Dressing Up Finger Foods
At the City Club of Fort Worth, Rivera’s biggest challenge lies in finding ways to work with chicken as a finger food, outside of the traditional tenders or patties for the kids menu. He’s tempted the younger crowd with chicken sloppy Joes and turkey tacos, but the attempts have fallen short of nuggets’ appeal with this audience.
Meanwhile, Woodfield’s Messing offers grilled chicken strips with a side of teriyaki sauce, as an alternative for the more adventurous grade-school diners. But he, too, doesn’t fight the inevitable when it comes to a child’s love for nuggets and french fries. “It’s part of this generation; my own kids like these dishes,” he says.
So instead, he concentrates on finding grown-up ways to use chicken in finger foods for the parents, starting with hors d’oeuvres such as chicken BLTs and sesame chicken satays. In 2009, he added miniature spicy chicken lettuce wraps to the mix, a perfect compliment for his coconut-breaded fried chicken nuggets dipped in orange horseradish sauce.
Lim makes traditional nuggets more attractive to adults by creating an unusual item he likens to jelly rolls. He rolls the chicken around a stuffing, wraps it in foil to keep the shape, then puts it in the oven for about 15 minutes. He serves the slices on a skewer. The entire layered presentation adds a sophisticated aura, while substituting baking for frying increases the health appeal.

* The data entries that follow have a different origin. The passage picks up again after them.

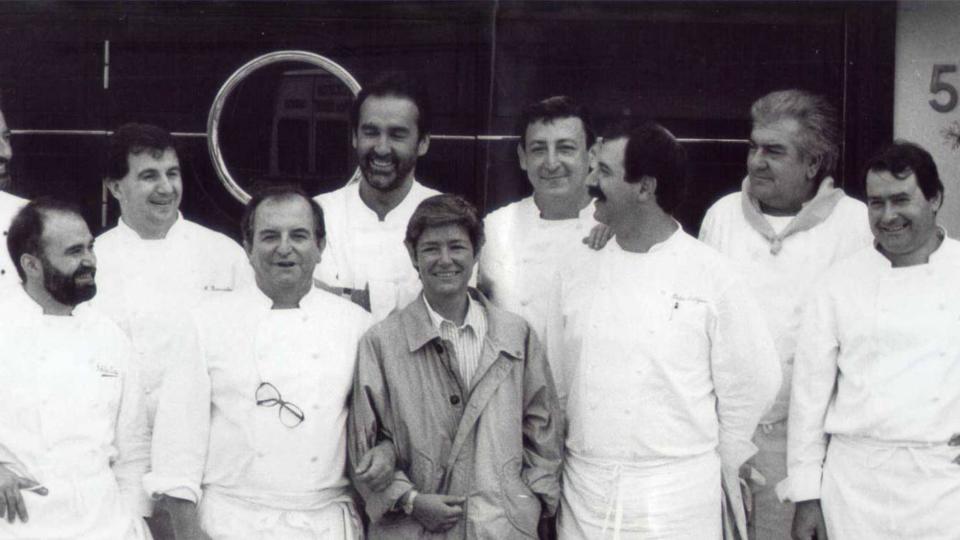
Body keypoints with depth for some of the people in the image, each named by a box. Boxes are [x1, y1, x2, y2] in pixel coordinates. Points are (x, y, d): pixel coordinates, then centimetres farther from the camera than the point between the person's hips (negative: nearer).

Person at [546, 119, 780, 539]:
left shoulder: (710, 275, -5)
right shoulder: (576, 274, 5)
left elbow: (751, 382, 0)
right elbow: (555, 383, 10)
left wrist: (710, 461, 7)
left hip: (676, 498, -3)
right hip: (586, 493, 3)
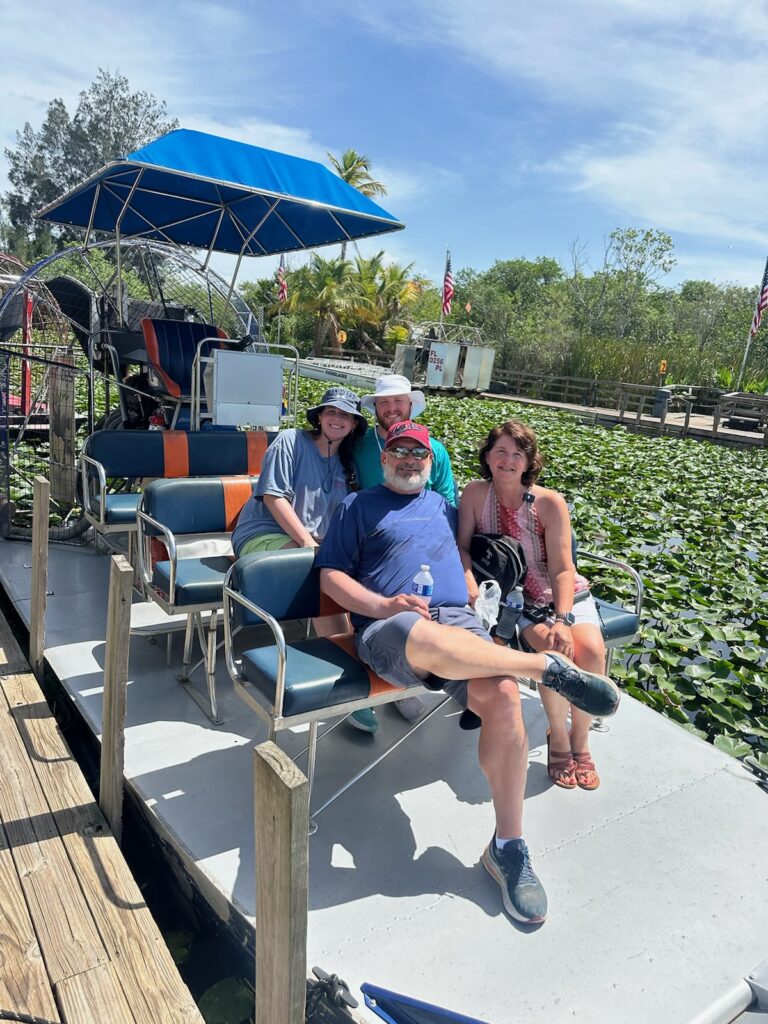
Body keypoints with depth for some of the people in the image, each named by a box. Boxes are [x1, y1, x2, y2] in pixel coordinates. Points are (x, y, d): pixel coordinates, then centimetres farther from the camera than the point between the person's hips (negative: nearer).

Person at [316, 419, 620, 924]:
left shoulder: (443, 505, 30)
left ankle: (508, 847, -15)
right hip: (388, 628, -3)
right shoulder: (358, 506, 18)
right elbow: (331, 575, 8)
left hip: (458, 619, 4)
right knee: (427, 640, -42)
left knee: (502, 694, -28)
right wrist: (383, 605, -9)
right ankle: (550, 667, -24)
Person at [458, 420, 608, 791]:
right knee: (555, 651, -28)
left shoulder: (549, 503, -12)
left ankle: (580, 740, 0)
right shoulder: (476, 493, -8)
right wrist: (471, 587, -22)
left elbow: (563, 570, -13)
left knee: (590, 650, -26)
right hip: (518, 600, 0)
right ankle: (558, 738, -1)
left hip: (564, 594, 1)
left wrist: (563, 619, -25)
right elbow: (463, 547, -5)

“In this economic climate, innovation is stepping away from crazy, cutting-edge architectural foods and taking a new look at ways to make the familiar exciting,” says Bruce Allen, Executive Chef, The Golf Club at South River. |
The Other White Meats
Chicken and turkey are interchangeable in Messing’s kitchen—he recently grabbed a recipe from the local newspaper and switched out the turkey breast for chicken, and no one was the wiser. On the other hand, poultry options like duck and quail tend to hold more of a regional sway. For instance, while duck is very popular at Woodfield CC, it only sells at Sycamore Hills when Lim includes it for a planned party or a gourmet theme in the restaurant.
“We are close to duck farms here, so we can get a fresh, quality product that isn’t as gamey as wild duck,” Hunter reports. “But chicken sells much better on our regular menu.” Lim often pulls off his “jelly roll” trick with duck, too, combining it with prosciutto ham, as well as a more traditional presentation with a shiitake mushroom, garlic and Marsala wine covering. Meanwhile, Allen garners rave reviews for his duck confit with chocolate cabernet sauce.
Quail occasionally appears on Messing’s menu, but sales lag other entrée choices. “Once you get out of the zone for traditional comfort foods in a country club setting, we don’t tend to sell a whole lot of it,” he notes. The good news: They won’t sabotage chicken sales when the poultries appear side by side. Instead, Messing has noticed duck in particular impacting his beef sales, since it, too, is served with red wine.
“I don’t even think of it as poultry,” he says. “Chicken holds a big advantage, and finding creative new presentations is smart business for both sides.”